ELK Stack step by step Guide

elk stack step by step

ELK stack is an open source technology used for log aggregation and analytics purpose. Its basically comprises of 3 different tools:

  1. Elasticsearch
  2. Logstash
  3. Kibana

We will go through each one of those separately and get to know about how this stack can be used for log aggregation and analytics purposes

What is Log Aggregation

Basically log aggregation is a technique in which all of log sources from different application are aggregated or consolidated into a single place. This aggregated data helps organizations in multiple ways. They can try to find our patterns in the log, easy to debug issues using simple queries, apply AI/ML techniques over data, trigger alerts based on specific events and so on.

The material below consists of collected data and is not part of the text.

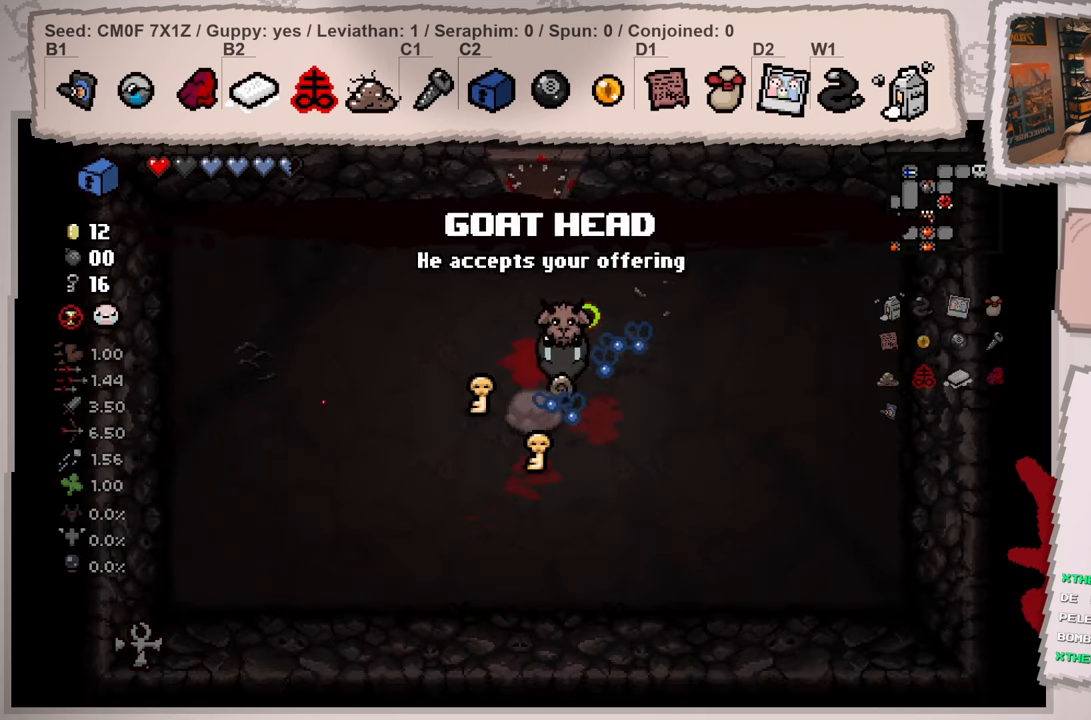
{"buttons": [], "left_stick": "left", "right_stick": "left", "events": [[16, "left_stick", "down-left"], [484, "left_stick", "left"]]}
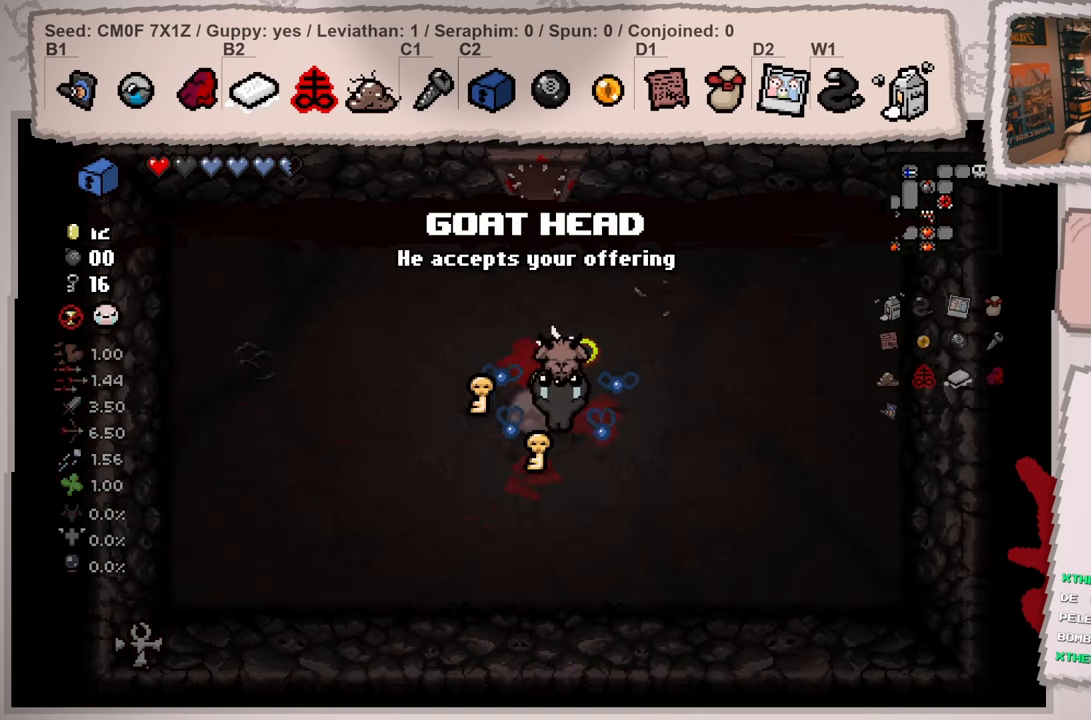
{"buttons": [], "left_stick": "up-right", "right_stick": "up-left", "events": [[150, "left_stick", "up-left"], [301, "left_stick", "up"], [401, "left_stick", "up-right"], [417, "right_stick", "up-left"]]}
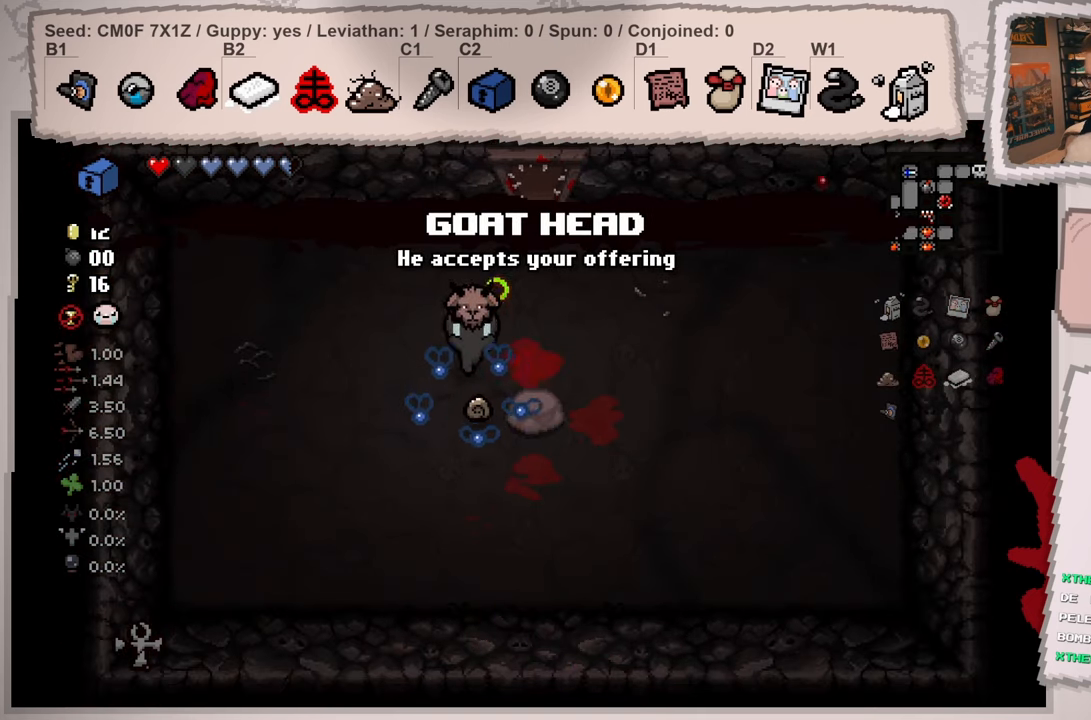
{"buttons": [], "left_stick": "up-right", "right_stick": "up-left", "events": []}
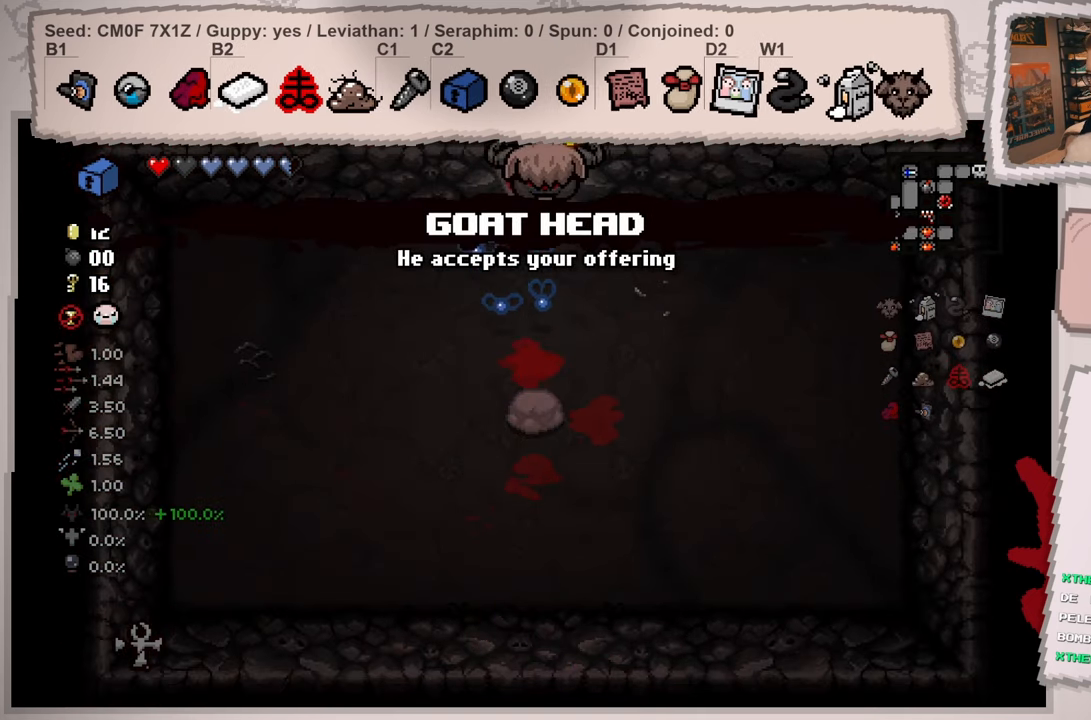
{"buttons": [], "left_stick": "up", "right_stick": "up", "events": [[167, "left_stick", "up"], [351, "right_stick", "up"]]}
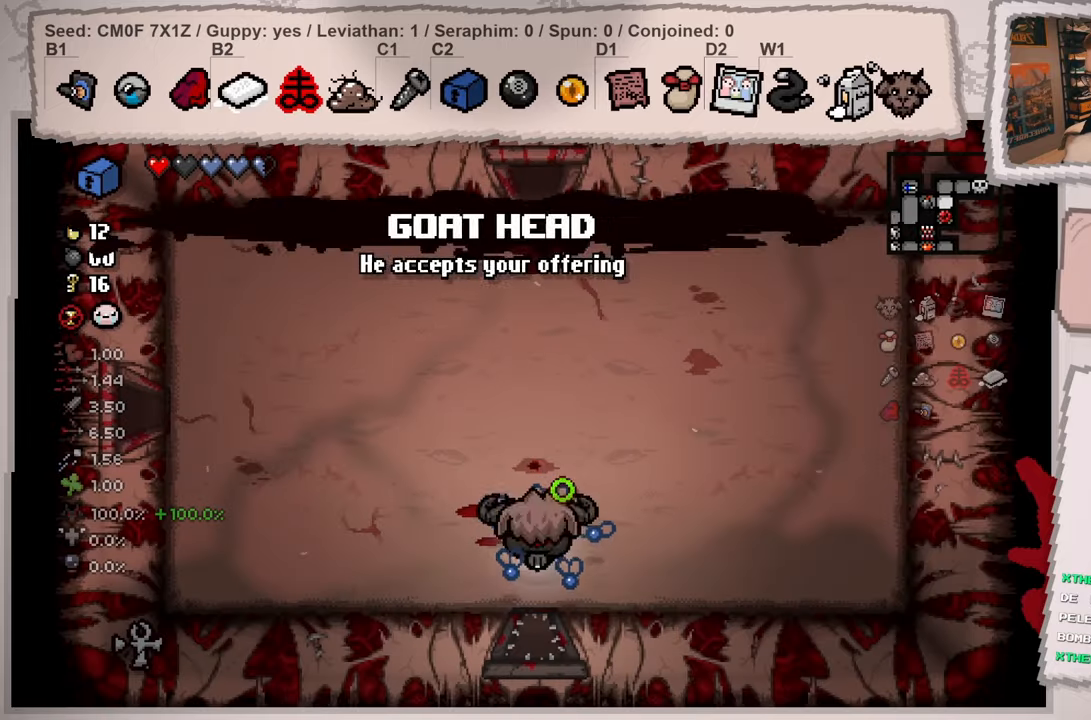
{"buttons": ["L2"], "left_stick": "up", "right_stick": "right", "events": [[133, "L2", "down"], [183, "right_stick", "up-right"], [434, "right_stick", "right"]]}
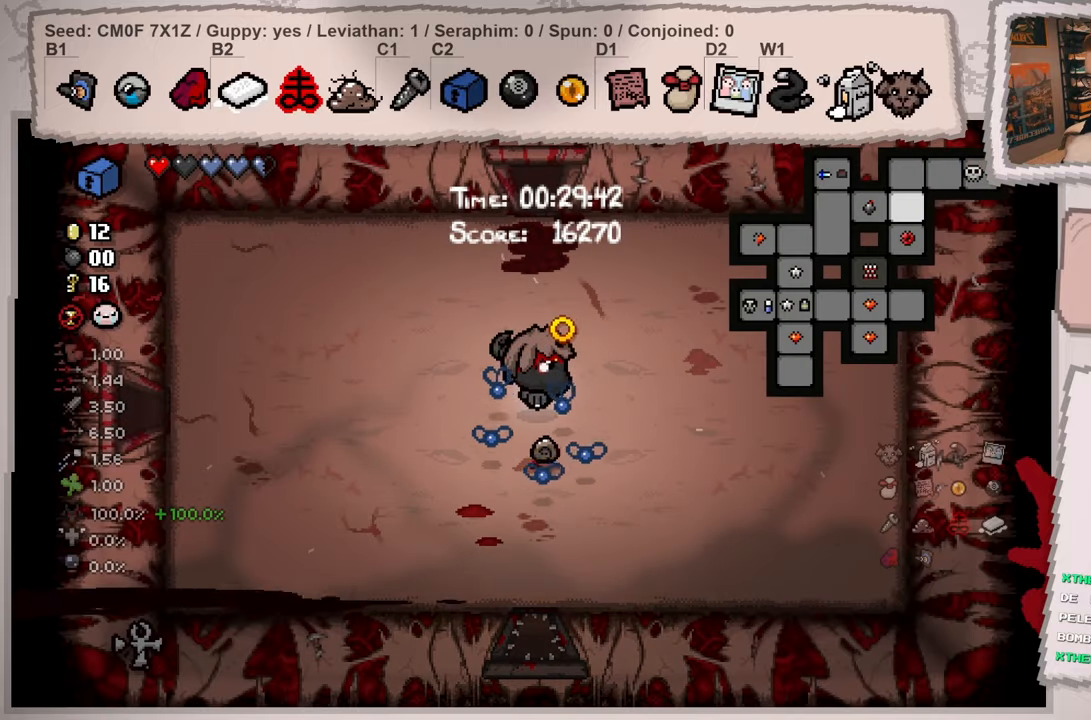
{"buttons": ["L2"], "left_stick": "up", "right_stick": "right", "events": []}
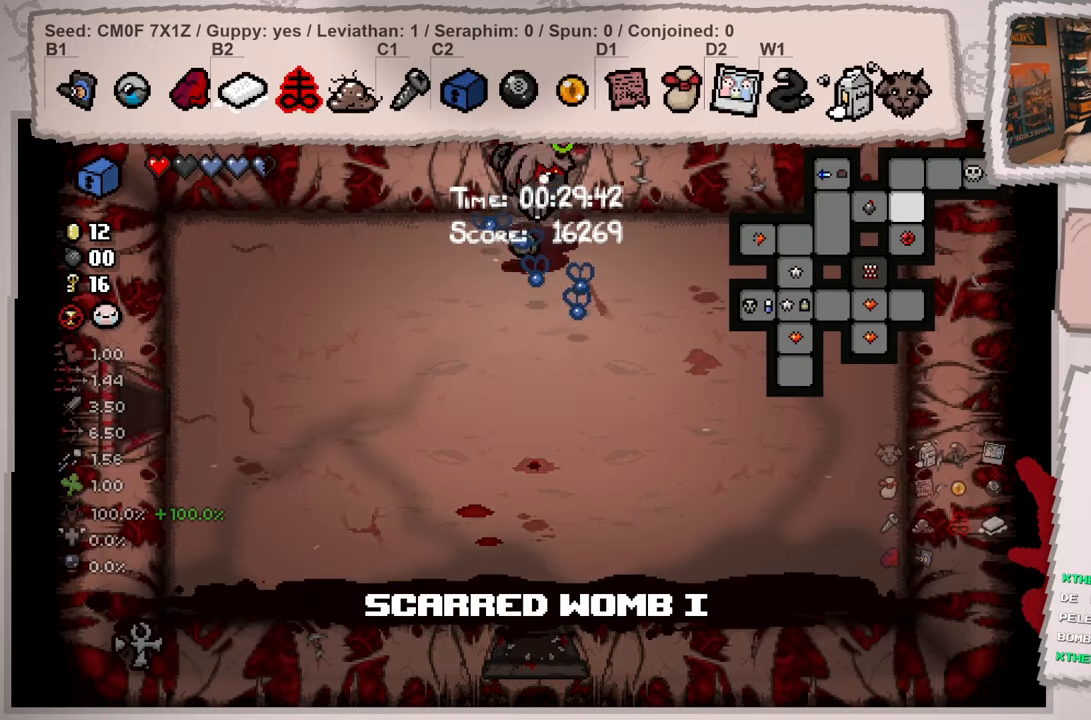
{"buttons": ["L2"], "left_stick": "up-right", "right_stick": "right", "events": [[183, "left_stick", "center"], [300, "left_stick", "up-right"]]}
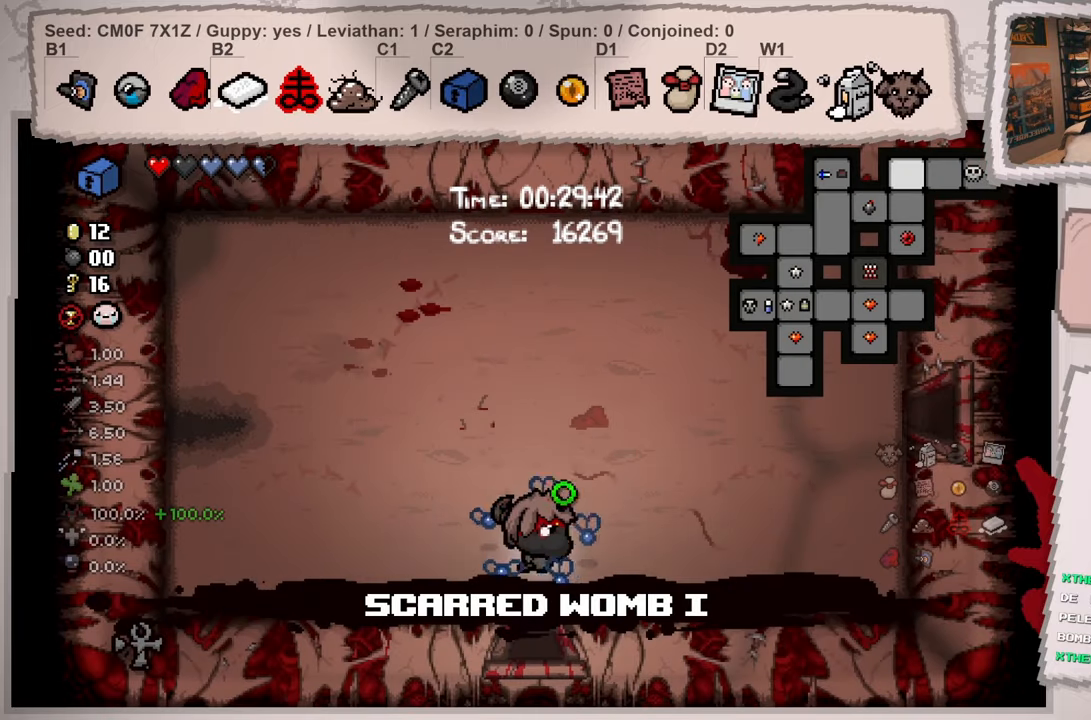
{"buttons": ["L2"], "left_stick": "up-right", "right_stick": "right", "events": []}
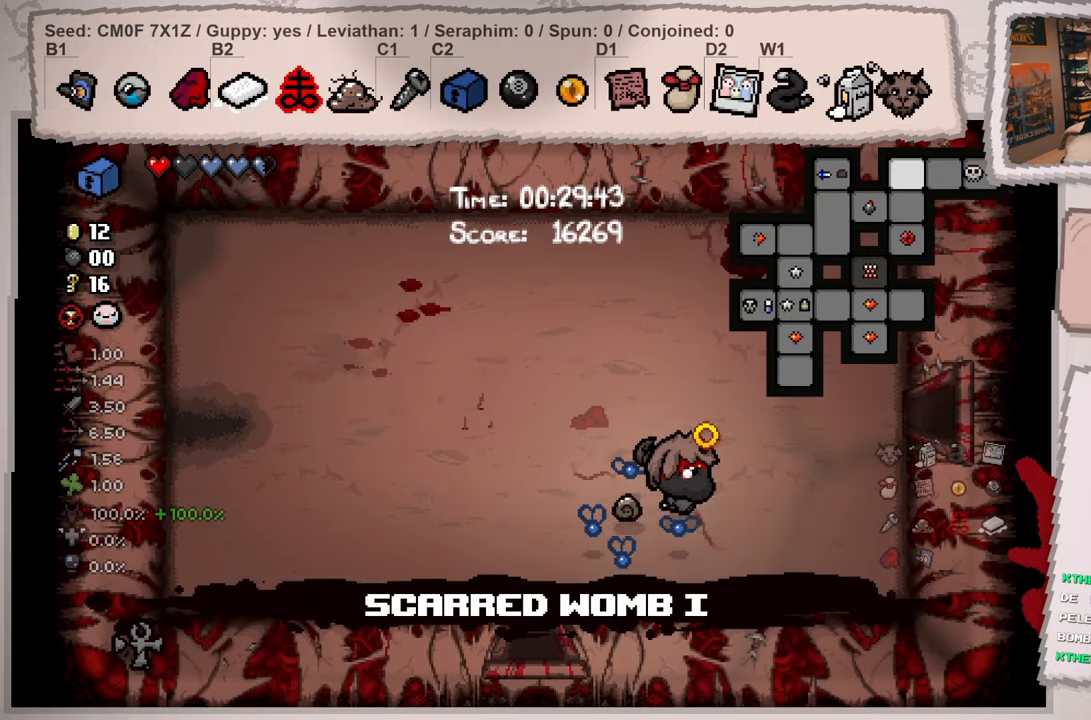
{"buttons": ["L2"], "left_stick": "up-right", "right_stick": "right", "events": []}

Now a days everyone is moving towards a microservice architecute because of several advantages it provides. So int his microservice environment

The application consists of multiple services and service instances that are running on multiple machines. Requests often span multiple service instances. Each service instance generates writes information about what it is doing to a log file in a standardized format. The log file contains errors, warnings, information and debug messages. In such scenarios it would be difficult to understand the behaviour of the application and troubleshoot issue. Log aggregation techniques are very useful in such use cases.

 

What is Log Analytics

Log analytics provides different ways to analyse aggregated data. You can different questions to your data and try to predict things for the future. For example, lets take an example of e-commerce company, they can query their data to find out product wise count of sell, which category of products are selling most, which region or city is lacking in orders etc.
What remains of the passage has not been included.